Le mafie nel Veneto e il “caso Verona”
Gianni Belloni - Antonio Vesco
Come pesci nell’acqua. Mafie, impresa e politica in Veneto
Donzelli Editore
Roma 2018
pp. 210, euro 28
“Al Nord esiste una ‘borghesia mafiosa’, composta da imprenditori, liberi professionisti e politici… che fa affari con le cosche, ricercandone addirittura il contatto”. Lo hanno scritto i giudici della Corte d’appello di Bologna nelle motivazioni della sentenza con la quale, a settembre del 2017, sono state in gran parte confermate le condanne in primo grado a 58 degli imputati di “Aemilia”, il più grande processo alla ‘ndrangheta mai celebrato in Emilia-Romagna. Ma l’inchiesta ha coinvolo pure otto soggetti residenti in Veneto (di cui sei nella provincia scaligera), come hanno ricordato Gianni Belloni ed Antonio Vesco nelle 210 pagine del loro Come pesci nell’acqua. Mafie, impresa e politica in Veneto, edito per i tipi della Donzelli nel febbraio di quest’anno.
L’oggetto principale del libro riguarda gli effetti dell’incontro della criminalità organizzata con il contesto imprenditoriale e politico della regione. “Da qui il titolo del volume, che fa riferimento alla centralità assunta dal contesto per le dinamiche operative delle mafie”, come scrivono i due autori nell’introduzione.
La ricerca, accuratissima, è basata sulla documentazione delle forze dell’ordine e della magistratura, nonché su una serie di interviste a dei “testimoni privilegiati” che hanno contribuito ad integrare gli atti prodotti dai soggetti del sistema penale nel corso delle indagini.
Uno dei sei capitoli – il quinto, per la precisione – che compongono il volume riguarda la provincia scaligera, dove la presenza di gruppi della ‘ndrangheta avrebbe dato vita a un vero e proprio radicamento criminale, come emerge dalle sedici interdittive antimafia emesse a partire dal 2015, anno in cui Salvatore Mario Mulas è divenuto prefetto di Verona.
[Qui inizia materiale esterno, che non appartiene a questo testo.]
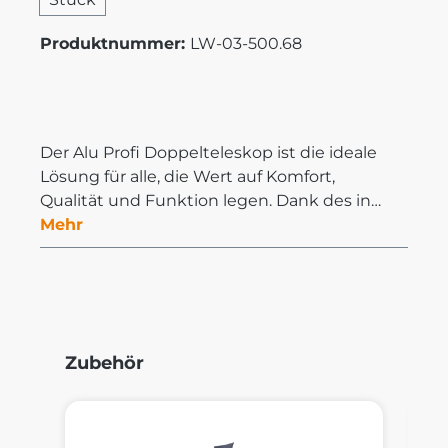
Produktnummer:
LW-03-500.68
Der Alu Profi Doppelteleskop ist die ideale
Lösung für alle, die Wert auf Komfort,
Qualität und Funktion legen. Dank des in…
Mehr
Produktgalerie überspringen
Zubehör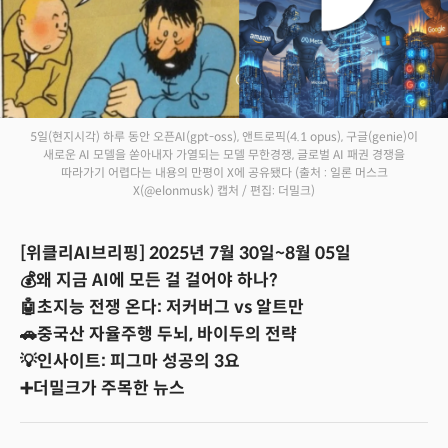
5일(현지시각) 하루 동안 오픈AI(gpt-oss), 앤트로픽(4.1 opus), 구글(genie)이
새로운 AI 모델을 쏟아내자 가열되는 모델 무한경쟁, 글로벌 AI 패권 경쟁을
따라가기 어렵다는 내용의 만평이 X에 공유됐다
(출처 : 일론 머스크
X(@elonmusk) 캡처 / 편집: 더밀크)
[위클리AI브리핑] 2025년 7월 30일~8월 05일
💰왜 지금 AI에 모든 걸 걸어야 하나?
🤖초지능 전쟁 온다: 저커버그 vs 알트만
🚗중국산 자율주행 두뇌, 바이두의 전략
💡인사이트: 피그마 성공의 3요
➕더밀크가 주목한 뉴스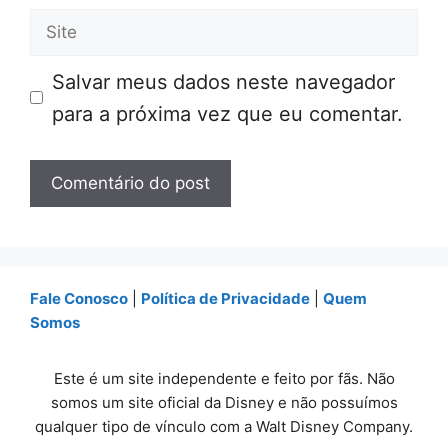
Site
Salvar meus dados neste navegador
para a próxima vez que eu comentar.
Fale Conosco
|
Política de Privacidade
|
Quem
Somos
Este é um site independente e feito por fãs. Não
somos um site oficial da Disney e não possuímos
qualquer tipo de vínculo com a Walt Disney Company.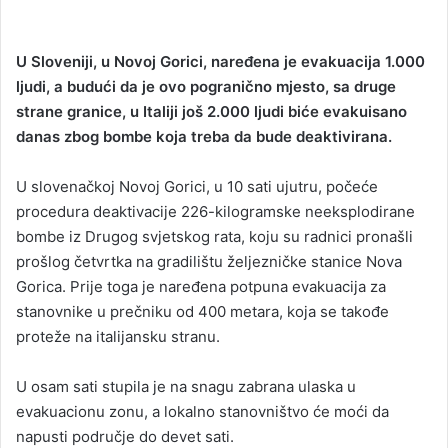
U Sloveniji, u Novoj Gorici, naređena je evakuacija 1.000
ljudi, a budući da je ovo pogranično mjesto, sa druge
strane granice, u Italiji još 2.000 ljudi biće evakuisano
danas zbog bombe koja treba da bude deaktivirana.
U slovenačkoj Novoj Gorici, u 10 sati ujutru, počeće
procedura deaktivacije 226-kilogramske neeksplodirane
bombe iz Drugog svjetskog rata, koju su radnici pronašli
prošlog četvrtka na gradilištu željezničke stanice Nova
Gorica. Prije toga je naređena potpuna evakuacija za
stanovnike u prečniku od 400 metara, koja se takođe
proteže na italijansku stranu.
U osam sati stupila je na snagu zabrana ulaska u
evakuacionu zonu, a lokalno stanovništvo će moći da
napusti područje do devet sati.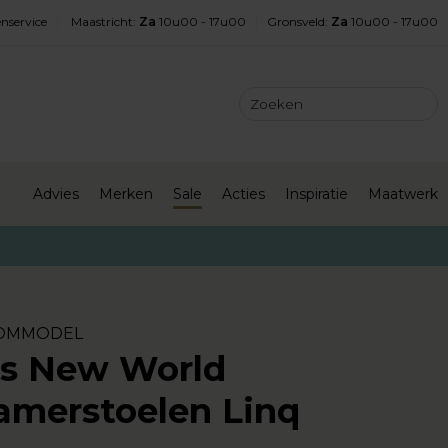
nservice
Maastricht
:
Za
10u00 - 17u00
Gronsveld
:
Za
10u00 - 17u00
Advies
Merken
Sale
Acties
Inspiratie
Maatwerk
OMMODEL
's New World
amerstoelen Linq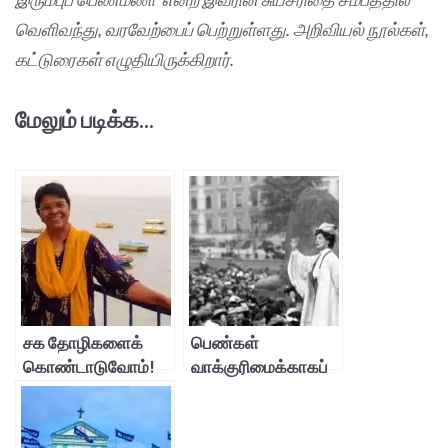
வெளிவந்து, வரவேற்பைப் பெற்றுள்ளது. அறிவியல் நூல்கள்,
கட்டுரைகள் எழுதியிருக்கிறார்.
மேலும் படிக்க...
சக தோழிகளைக்
பெண்கள்
கொண்டாடுவோம்!
வாக்குரிமைக்காகப்
போராடியவர்!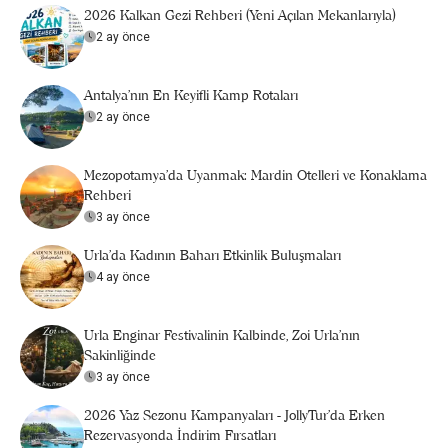
2026 Kalkan Gezi Rehberi (Yeni Açılan Mekanlarıyla)
2 ay önce
Antalya’nın En Keyifli Kamp Rotaları
2 ay önce
Mezopotamya’da Uyanmak: Mardin Otelleri ve Konaklama
Rehberi
3 ay önce
Urla'da Kadının Baharı Etkinlik Buluşmaları
4 ay önce
Urla Enginar Festivalinin Kalbinde, Zoi Urla’nın
Sakinliğinde
3 ay önce
2026 Yaz Sezonu Kampanyaları - JollyTur'da Erken
Rezervasyonda İndirim Fırsatları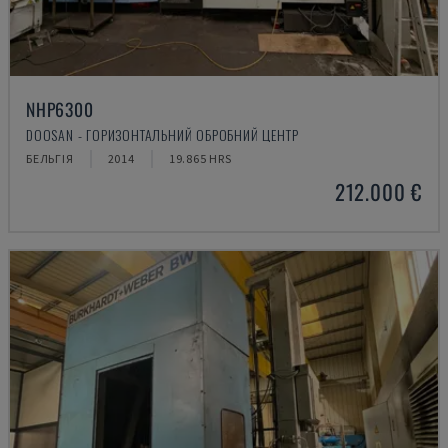
NHP6300
DOOSAN - ГОРИЗОНТАЛЬНИЙ ОБРОБНИЙ ЦЕНТР
БЕЛЬГІЯ
2014
19.865 HRS
212.000 €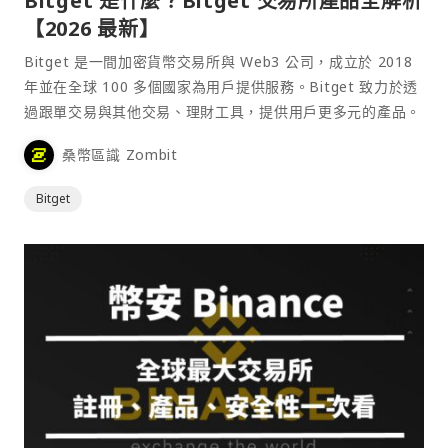
Bitget 是什麼？Bitget 交易所產品全解析
【2026 最新】
Bitget 是一間加密貨幣交易所與 Web3 公司，成立於 2018
年並在全球 100 多個國家為用戶提供服務。Bitget 致力於透
過跟單交易與其他交易、理財工具，提供用戶更多元的產品。
桑幣區識 Zombit
Bitget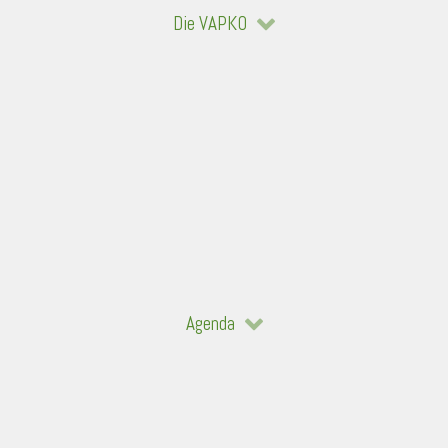
Die VAPKO
Agenda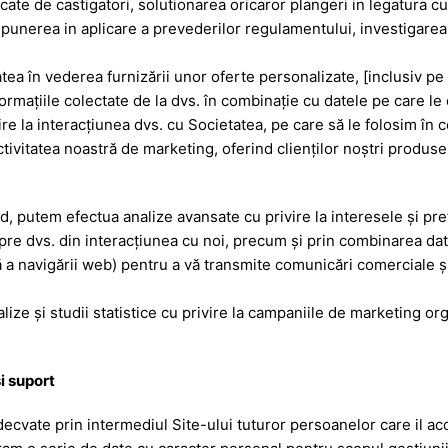
ate de castigatori, solutionarea oricaror plangeri in legatura c
 punerea in aplicare a prevederilor regulamentului, investigarea 
atea în vederea furnizării unor oferte personalizate, [inclusiv p
nformaţiile colectate de la dvs. în combinaţie cu datele pe care l
ire la interacţiunea dvs. cu Societatea, pe care să le folosim în
ivitatea noastră de marketing, oferind clienţilor noştri produse /
 putem efectua analize avansate cu privire la interesele şi pref
re dvs. din interacţiunea cu noi, precum şi prin combinarea datel
ă a navigării web) pentru a vă transmite comunicări comerciale și
lize şi studii statistice cu privire la campaniile de marketing or
si suport
decvate prin intermediul Site-ului tuturor persoanelor care il ac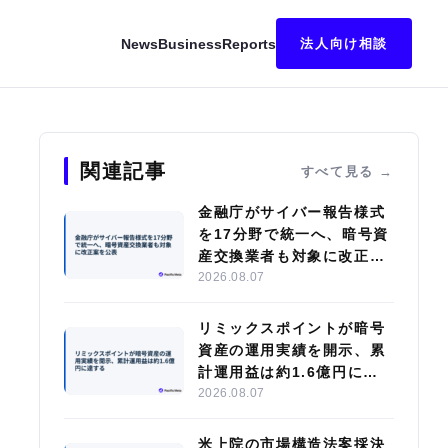
News
Business
Reports
法人向け相談
評価損により1,145億円の純損失を計上
関連記事
すべて見る
金融庁がサイバー報告様式
を17分野で統一へ、暗号資
産交換業者も対象に改正案
を公表
2026.08.07
リミックスポイントが暗号
資産の運用実績を開示、累
計運用益は約1.6億円に達
する
2026.08.07
米上院の市場構造法案採決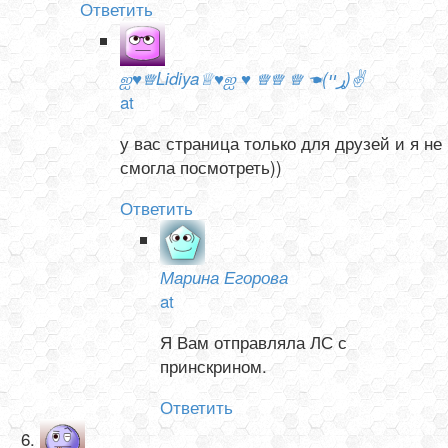
Ответить
ஐ♥♕Lidiya♕♥ஐ ♥ ♕♕ ♕ ☚(ړײ)✌
at
у вас страница только для друзей и я не
смогла посмотреть))
Ответить
Марина Егорова
at
Я Вам отправляла ЛС с
принскрином.
Ответить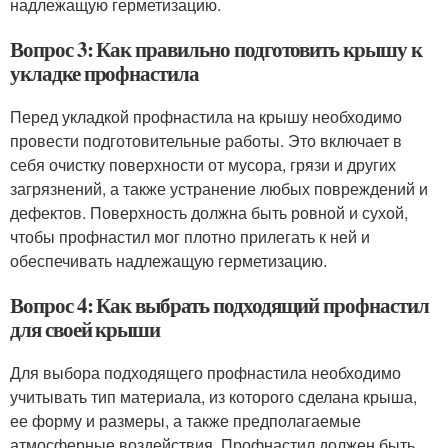
надлежащую герметизацию.
Вопрос 3: Как правильно подготовить крышу к
укладке профнастила
Перед укладкой профнастила на крышу необходимо
провести подготовительные работы. Это включает в
себя очистку поверхности от мусора, грязи и других
загрязнений, а также устранение любых повреждений и
дефектов. Поверхность должна быть ровной и сухой,
чтобы профнастил мог плотно прилегать к ней и
обеспечивать надлежащую герметизацию.
Вопрос 4: Как выбрать подходящий профнастил
для своей крыши
Для выбора подходящего профнастила необходимо
учитывать тип материала, из которого сделана крыша,
ее форму и размеры, а также предполагаемые
атмосферные воздействия. Профнастил должен быть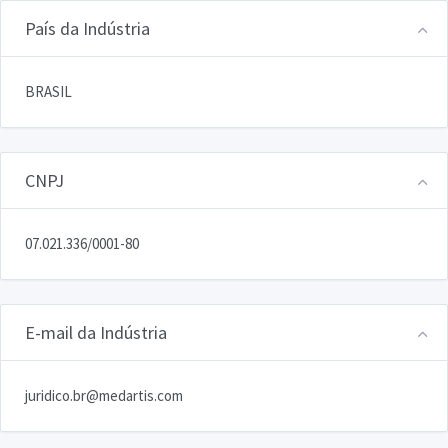
País da Indústria
BRASIL
CNPJ
07.021.336/0001-80
E-mail da Indústria
juridico.br@medartis.com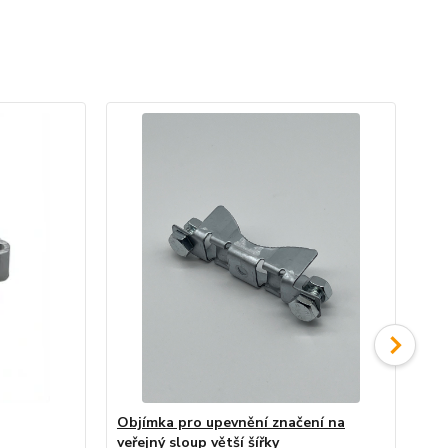
Objímka pro upevnění značení na
Sa
veřejný sloup větší šířky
Se dunque è vero che il Veneto non è più un’isola felice, è pur vero che la provincia scaligera rappresenta un laboratorio particolare in cui si sono incontrati gruppi criminali e alcuni esponenti dell’imprenditoria, della politica e delle amministrazioni locali. Ciò consente ai due autori di parlare di “caso Verona”, un territorio peculiare per la consistente stratificazione di insediamenti criminali “nella fascia a sud e sud ovest fino al lago di Garda”, con gruppi particolarmente attivi nel settore della logistica, dei servizi finanziari, dell’edilizia, del narcotraffico e dell’usura. Tali gruppi avrebbero un’organizzazione più flessibile e meno strutturata rispetto ai sodalizi criminali calabresi presenti in Lombardia e in Piemonte.
A Verona si ritrova dunque quel “panorama di ombre” che fanno del Veneto una regione dove, in una sorta di cortocircuito emotivo, “l’evocata presenza delle mafie è chiamata in causa per spiegare diversificate dinamiche di illegalità”. Prevalgono, in conclusione, le impressioni; ma, leggendo il lavoro di Belloni e Vesco, le impressioni lasciano il posto ai fatti che, con la loro materialità, lanciano l’allarme: la mafia, a Verona come nel Veneto, non si sta infiltrando, perché si è già insediata.